T Nation

Useless Hamstring Exercises


#1

In the 8 Keys of Strength article, Dave Tate mentioned that most people's hamstring strength was very poor, and as a result, the first time they started using a real Glute Ham machine, they would have to build up to it. Last night was the first time I was ever able to use a GHR, and I discovered that Dave was absolutely right, even to his predictions of how many reps most people can do.

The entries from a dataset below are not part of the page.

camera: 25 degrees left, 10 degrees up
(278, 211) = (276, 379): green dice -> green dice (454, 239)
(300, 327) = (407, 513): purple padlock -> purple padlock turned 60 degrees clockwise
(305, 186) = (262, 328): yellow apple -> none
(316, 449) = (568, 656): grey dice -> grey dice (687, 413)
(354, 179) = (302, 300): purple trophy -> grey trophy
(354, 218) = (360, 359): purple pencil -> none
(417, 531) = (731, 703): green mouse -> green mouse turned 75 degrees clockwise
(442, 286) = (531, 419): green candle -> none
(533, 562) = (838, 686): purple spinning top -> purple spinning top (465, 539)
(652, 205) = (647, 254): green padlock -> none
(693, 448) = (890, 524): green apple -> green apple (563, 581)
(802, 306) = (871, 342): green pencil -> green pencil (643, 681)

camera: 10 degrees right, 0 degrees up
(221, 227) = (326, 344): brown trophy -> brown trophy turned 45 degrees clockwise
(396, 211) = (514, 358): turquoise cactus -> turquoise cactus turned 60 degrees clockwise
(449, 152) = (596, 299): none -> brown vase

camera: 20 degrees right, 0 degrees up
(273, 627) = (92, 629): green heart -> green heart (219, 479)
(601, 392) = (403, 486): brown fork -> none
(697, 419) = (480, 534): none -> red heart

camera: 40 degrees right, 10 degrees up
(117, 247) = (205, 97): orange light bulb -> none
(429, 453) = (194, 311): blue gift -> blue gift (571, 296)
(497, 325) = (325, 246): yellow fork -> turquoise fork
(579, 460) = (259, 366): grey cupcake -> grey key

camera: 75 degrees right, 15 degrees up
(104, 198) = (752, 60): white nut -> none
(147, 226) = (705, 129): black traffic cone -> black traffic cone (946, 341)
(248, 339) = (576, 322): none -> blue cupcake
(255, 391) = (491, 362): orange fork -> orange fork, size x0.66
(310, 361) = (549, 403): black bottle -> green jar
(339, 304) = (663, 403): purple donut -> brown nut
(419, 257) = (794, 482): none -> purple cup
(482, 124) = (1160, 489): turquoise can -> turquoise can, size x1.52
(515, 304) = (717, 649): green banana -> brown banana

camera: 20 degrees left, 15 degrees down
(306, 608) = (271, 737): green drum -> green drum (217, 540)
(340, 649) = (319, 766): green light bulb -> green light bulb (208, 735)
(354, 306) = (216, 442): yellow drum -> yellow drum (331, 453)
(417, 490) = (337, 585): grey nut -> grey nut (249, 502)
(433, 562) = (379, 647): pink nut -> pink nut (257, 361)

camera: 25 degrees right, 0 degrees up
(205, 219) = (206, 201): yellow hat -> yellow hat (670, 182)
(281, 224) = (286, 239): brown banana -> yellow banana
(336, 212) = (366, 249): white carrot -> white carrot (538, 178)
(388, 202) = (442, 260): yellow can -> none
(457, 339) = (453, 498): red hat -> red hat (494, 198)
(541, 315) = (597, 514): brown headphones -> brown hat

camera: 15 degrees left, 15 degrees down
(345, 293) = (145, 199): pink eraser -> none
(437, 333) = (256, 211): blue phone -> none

Now here is my question: I have been doing the suggested exercises for hamstrings when you don't have access to a bench, and I am still very weak in this movement. Are the other hamsting exercises just not that valuable, or am I just struggling to adapt to the GHR bench? And yes, I have been doing the other exercises with good form.


#2

Someone in another thread mentioned using the pulldown machine for assisted GHR. Knees on the seat, calves under the knee pads, & pulling down on the cable. I haven't tried this but it sounds like it would work.


#3

Try the "natural" version of the glute-ham raise. Kneel on the ground or bench, anchor your feet and perform the movement just like you would on a GHR bench. The beauty of this exercise is that you can manipulate the degree of difficulty by a) lowering yourself slowly b) pushing off into the concentric phase with varying amounts of force.


#4

Brother to be honest the only thing that increased my GHR capacity was doing GHR's. I do about everything else as well, like you mentioned, but I realized I had to GHR's at LEAST twice a week to improve. I'm a 750 squatter and still got my ass kicked by that damn GHR bench. I can definitely tell they are helping.


#5

Totally agree - this one can be brutal (although the true GHRs on the GHR bench are even tougher). I do these a lot and they punish you... in a good way.


#6

I've doen "natural "GHRs, and while they were a bitch, the GHR machine still blows them away. I remember reading that Dave Tate calls them "manual hamstring curls". He was really insistne that the foot plate be long enough to drive your toes into. Anyways, I'm going to be doing them in my warmups, so I'm looking at hitting them 4 times a week until I've built up to doing themas part of my regular leg workout.


#7

Honestly I never found GHG's to be too hard, with or without the hip extension. Most powerlifters use it as a sort of leg curl machine, not in the way it was used by sprinters, which involved both hip extension and knee flexion, which takes advantage of the biarticulate nature of the hamstrings. I probably found them easy because I'm not in the highest weight class that I could compete in, however, most people on this forum are not so I think most people here should find true GHG's easy.